I've seen and heard of similar ideas before -- often involving razor blades -- but Sonette Ehlers of South Africa is the first to bring to market a rape-deterring "rat trap".
The tampon-like device, invented by a woman, supposedly protects women from rapists by cutting into a man’s penis. ...The device, which Sonette Ehlers, its inventor, has patented, is worn like a tampon but is hollow. In the event of a rape, she said that it would fold around the rapist’s penis and attach itself with microscopic hooks. It is impossible to remove the clamped device without medical intervention.
“We have to do something to protect ourselves. While this will not prevent rape, it will help identify attackers and secure convictions,” Ms Ehlers told the Johannesburg Star.

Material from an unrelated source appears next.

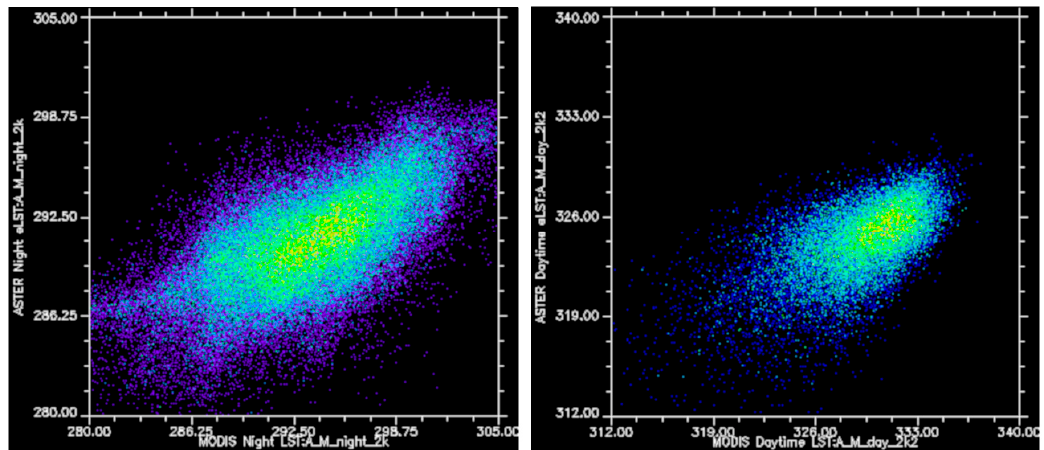
Figure 10 . Scatter plots for the spatially-convolved ASTER eLST datasets and MODIS derived LST. Correlation coefficients are 0.861 for nighttime (left) and 0.697 for the daytime (right) datasets.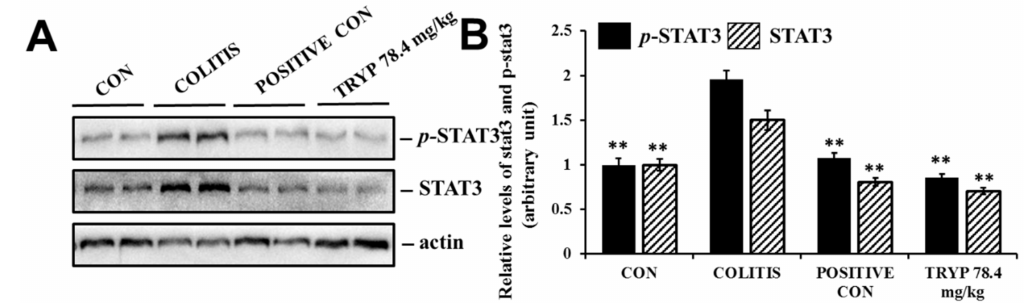
Figure 8. Effects of TRYP on the protein levels of STAT3 and p -STAT3. ( A ) Results of TRYP with concentration of 78.4 mg/kg on the protein level of stat and p -STAT3; ( B ) The column charts represented the relative protein level of stat and p -STAT3. Error bars represented means ± SEM of n = 3, ** p < 0.01 compared with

Interestingly, many feminist groups in South Africa are opposed to the new invention, even though, as Fink Tank 3000 points out, South Africa is the "rape capital" of the world. The article contributes these numbers:
The South African Law Commission recently estimated that 1.69 million women a year were raped in the country but that only 52,000 cases a year are reported. Other estimates put the rate even higher.Ms Smith said: “More than 40 per cent of those raped are children and nationally more than 65 per cent are gang rapes. Whether this translates as a woman raped every 26 seconds or more is irrelevant. It is far too many and not enough is being done to tackle it. This is not a male-only problem, it is a societal problem.”
Says a leading anti-rape campaigner:
Charlene Smith, a leading anti-rape campaigner, said: “This is a medieval instrument, based on male-hating notions and fundamentally misunderstands the nature of rape and violence against women in this society. It is vengeful, horrible, and disgusting. The woman who invented this needs help.”
I'm certainly no male-hater, and I agree that the device is pretty awful. Miss Smith is right in thinking that South African women need help to fight rape, but she fails to recognize that if the government won't do anything then women need to be able to protect themselves. These rat traps aren't as good a deterrence against rape as women carrying guns -- especially since the rape has to actually happen before the trap is of any use at all -- but the fear of such a device may discourage some attackers.
However, there are some complications. First of all, once rapists learn about the devices won't they just check for them? Second, it seems that the pain could cause the rapist to become more violent, thereby putting the victim in more danger. Even if the trap is debilitating in the short term, what's to prevent the rapist from finding the victim again later and taking revenge? Hopefully he'd get locked up for a while, but South African laws don't appear to be too good at that.
Ultimately, I mostly agree with this radio host:
The activist’s views were echoed by Jenny Crwys- William, the host of a popular radio talk show, who described the device as a “profoundly disturbing” development that underlined how society was in danger of accepting rape as a reality of everyday life. “We need more police and more sensitive police responses to rape. When more rapists go behind bars, rape rates will go down,” she told listeners.
Best solution: arm all women. Second best: prosecute, convict, and imprison rapists. Third best: rat traps.